■ Exercise requirements
In the book description, copy the part starting at "A Short History" and ending at "this important region.", but switch "business readers" to "students".

■ Selected excerpt
▬▬▬

Explore the fascinating history of south-east Asia

A Short History of South-East Asia, Sixth Edition is the latest in a series of updated texts spotlighting this fascinating region. With revised chapters for all of the countries in this geographic area, this interesting text paints a remarkable overview of the characters and events that have shaped this part of the world. Founded upon a deeply perceptive observation of the late founding Prime Minister of Singapore Lee Kuan Yew, this book brings shape to the idea that 'to understand the present and to anticipate the future, one must know enough of the past, enough to have a sense of the history of a people.' With an approachable writing style and comprehensive content, this unique text was written for business readers interested in improving their understanding of this important region.

▬▬▬

[Recorded data]

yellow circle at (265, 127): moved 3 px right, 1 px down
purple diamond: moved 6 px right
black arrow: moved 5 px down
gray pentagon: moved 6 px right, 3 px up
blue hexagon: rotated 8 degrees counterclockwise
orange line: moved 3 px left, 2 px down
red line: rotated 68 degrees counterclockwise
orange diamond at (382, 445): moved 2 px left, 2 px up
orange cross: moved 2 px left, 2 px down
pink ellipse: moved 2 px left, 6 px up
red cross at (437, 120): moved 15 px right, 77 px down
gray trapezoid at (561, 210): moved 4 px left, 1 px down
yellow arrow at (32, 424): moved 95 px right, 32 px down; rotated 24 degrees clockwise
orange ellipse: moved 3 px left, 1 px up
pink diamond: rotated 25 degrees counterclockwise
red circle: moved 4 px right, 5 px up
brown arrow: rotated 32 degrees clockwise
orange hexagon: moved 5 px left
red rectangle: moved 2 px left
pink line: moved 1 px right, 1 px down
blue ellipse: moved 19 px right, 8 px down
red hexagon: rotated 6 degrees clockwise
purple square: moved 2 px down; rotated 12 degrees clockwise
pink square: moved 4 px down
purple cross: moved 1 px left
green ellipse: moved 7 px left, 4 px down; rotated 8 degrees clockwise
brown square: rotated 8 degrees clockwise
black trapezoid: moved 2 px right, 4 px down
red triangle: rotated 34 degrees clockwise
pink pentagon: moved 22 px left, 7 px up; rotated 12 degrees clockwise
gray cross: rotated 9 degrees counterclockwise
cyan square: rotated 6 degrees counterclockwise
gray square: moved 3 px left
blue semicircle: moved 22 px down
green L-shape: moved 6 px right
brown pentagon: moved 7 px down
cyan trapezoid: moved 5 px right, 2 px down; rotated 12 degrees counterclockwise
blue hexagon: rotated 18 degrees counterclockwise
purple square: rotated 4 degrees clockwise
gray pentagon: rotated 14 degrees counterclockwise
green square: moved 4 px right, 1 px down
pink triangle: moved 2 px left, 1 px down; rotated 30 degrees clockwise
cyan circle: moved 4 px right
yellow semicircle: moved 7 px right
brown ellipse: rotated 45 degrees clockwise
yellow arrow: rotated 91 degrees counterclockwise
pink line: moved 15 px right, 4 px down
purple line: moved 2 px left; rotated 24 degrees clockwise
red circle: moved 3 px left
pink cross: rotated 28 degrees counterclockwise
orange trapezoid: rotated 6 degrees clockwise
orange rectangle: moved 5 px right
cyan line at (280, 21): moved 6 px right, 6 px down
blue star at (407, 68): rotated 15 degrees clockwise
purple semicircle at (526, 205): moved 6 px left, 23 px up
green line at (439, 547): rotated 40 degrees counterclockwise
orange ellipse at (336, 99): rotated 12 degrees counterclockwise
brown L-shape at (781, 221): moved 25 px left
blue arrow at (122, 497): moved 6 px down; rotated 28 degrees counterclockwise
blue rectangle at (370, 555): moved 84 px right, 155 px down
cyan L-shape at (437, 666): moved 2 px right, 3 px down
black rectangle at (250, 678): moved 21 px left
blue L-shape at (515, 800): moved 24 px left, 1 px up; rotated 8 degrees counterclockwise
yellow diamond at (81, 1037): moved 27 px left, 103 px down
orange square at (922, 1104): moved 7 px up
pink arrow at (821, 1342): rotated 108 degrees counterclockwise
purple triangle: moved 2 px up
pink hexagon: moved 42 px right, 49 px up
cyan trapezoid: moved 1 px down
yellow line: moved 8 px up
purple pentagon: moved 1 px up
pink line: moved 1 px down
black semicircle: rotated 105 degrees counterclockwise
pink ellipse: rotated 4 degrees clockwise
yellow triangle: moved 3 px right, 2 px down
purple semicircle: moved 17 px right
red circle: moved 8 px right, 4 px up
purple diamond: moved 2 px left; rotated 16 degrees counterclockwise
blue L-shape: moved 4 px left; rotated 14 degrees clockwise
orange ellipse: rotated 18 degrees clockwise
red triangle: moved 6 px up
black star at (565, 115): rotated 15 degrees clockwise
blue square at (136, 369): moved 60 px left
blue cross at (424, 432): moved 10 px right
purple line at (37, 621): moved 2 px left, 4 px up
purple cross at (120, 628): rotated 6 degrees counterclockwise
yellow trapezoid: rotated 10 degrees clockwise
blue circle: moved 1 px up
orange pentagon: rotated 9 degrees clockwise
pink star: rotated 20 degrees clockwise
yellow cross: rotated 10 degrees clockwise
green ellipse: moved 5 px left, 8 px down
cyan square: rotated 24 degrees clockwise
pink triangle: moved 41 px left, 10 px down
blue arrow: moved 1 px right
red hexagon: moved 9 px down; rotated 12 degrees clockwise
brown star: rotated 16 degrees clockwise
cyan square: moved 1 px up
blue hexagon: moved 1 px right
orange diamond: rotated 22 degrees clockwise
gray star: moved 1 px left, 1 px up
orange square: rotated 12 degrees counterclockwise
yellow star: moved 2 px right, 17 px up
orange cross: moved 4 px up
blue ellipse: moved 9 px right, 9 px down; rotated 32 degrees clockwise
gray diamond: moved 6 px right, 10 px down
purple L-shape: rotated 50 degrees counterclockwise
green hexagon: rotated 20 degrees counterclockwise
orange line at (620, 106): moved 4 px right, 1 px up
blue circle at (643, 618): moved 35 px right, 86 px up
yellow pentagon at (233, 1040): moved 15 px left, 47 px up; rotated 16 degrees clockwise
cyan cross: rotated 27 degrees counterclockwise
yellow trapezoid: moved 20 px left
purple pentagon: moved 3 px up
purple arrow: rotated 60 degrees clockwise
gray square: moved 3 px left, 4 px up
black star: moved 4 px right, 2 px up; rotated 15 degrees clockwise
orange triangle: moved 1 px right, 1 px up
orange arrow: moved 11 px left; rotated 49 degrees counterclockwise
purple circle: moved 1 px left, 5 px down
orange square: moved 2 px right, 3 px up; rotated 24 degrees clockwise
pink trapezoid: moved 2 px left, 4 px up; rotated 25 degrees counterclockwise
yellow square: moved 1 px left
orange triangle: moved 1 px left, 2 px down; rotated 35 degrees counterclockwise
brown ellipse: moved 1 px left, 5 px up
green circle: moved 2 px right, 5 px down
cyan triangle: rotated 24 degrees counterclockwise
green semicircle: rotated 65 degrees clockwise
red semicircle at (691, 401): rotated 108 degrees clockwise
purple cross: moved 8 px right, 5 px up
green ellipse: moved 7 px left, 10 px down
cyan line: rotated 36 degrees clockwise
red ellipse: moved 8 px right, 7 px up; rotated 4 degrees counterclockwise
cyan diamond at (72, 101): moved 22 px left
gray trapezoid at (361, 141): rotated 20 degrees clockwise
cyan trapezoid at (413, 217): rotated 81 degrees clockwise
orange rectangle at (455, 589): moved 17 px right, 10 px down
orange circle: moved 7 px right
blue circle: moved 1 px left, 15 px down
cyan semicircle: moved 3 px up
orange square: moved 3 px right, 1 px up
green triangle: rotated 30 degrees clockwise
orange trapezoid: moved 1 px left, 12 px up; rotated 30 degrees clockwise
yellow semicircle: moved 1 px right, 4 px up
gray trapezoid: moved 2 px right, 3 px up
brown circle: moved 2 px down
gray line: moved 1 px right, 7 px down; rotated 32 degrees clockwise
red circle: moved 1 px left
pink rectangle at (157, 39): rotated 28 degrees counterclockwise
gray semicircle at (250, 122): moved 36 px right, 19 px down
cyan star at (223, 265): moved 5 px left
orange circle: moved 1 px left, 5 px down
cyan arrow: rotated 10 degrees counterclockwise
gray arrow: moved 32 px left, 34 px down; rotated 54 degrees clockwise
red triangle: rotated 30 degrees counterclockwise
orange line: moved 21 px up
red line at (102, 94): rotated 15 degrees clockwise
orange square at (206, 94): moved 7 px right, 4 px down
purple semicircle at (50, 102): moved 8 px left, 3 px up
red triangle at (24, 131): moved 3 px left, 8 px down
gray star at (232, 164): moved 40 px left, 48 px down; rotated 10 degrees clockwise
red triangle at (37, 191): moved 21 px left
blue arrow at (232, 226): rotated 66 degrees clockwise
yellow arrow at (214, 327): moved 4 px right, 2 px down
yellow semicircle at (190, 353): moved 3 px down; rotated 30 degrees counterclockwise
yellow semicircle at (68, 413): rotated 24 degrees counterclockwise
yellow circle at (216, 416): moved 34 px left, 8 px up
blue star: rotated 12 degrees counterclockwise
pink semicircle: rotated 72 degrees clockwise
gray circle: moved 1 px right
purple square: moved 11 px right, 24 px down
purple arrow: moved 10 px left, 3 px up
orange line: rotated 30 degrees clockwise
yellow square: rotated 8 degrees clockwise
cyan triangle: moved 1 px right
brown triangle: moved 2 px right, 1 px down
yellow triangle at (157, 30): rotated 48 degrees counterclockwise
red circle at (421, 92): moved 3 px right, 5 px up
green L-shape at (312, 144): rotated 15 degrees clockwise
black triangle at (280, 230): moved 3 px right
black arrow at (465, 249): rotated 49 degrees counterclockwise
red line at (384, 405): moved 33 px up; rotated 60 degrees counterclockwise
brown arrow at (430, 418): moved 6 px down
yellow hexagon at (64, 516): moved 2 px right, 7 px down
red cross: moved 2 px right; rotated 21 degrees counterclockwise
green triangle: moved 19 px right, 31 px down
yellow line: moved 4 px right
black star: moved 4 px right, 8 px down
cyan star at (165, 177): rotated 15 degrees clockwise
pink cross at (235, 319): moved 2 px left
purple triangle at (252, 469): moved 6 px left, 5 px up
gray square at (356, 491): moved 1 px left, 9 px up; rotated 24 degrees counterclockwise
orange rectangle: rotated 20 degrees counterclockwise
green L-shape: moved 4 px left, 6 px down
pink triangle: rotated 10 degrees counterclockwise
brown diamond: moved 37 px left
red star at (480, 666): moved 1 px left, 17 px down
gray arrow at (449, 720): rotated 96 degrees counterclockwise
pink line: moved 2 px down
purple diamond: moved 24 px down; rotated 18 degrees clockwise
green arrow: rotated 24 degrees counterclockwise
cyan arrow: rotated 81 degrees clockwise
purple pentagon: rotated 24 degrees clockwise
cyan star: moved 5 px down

▬▬▬

■ Solution to this task
A Short History of South-East Asia, Sixth Edition is the latest in a series of updated texts spotlighting this fascinating region. With revised chapters for all of the countries in this geographic area, this interesting text paints a remarkable overview of the characters and events that have shaped this part of the world. Founded upon a deeply perceptive observation of the late founding Prime Minister of Singapore Lee Kuan Yew, this book brings shape to the idea that 'to understand the present and to anticipate the future, one must know enough of the past, enough to have a sense of the history of a people.' With an approachable writing style and comprehensive content, this unique text was written for students interested in improving their understanding of this important region.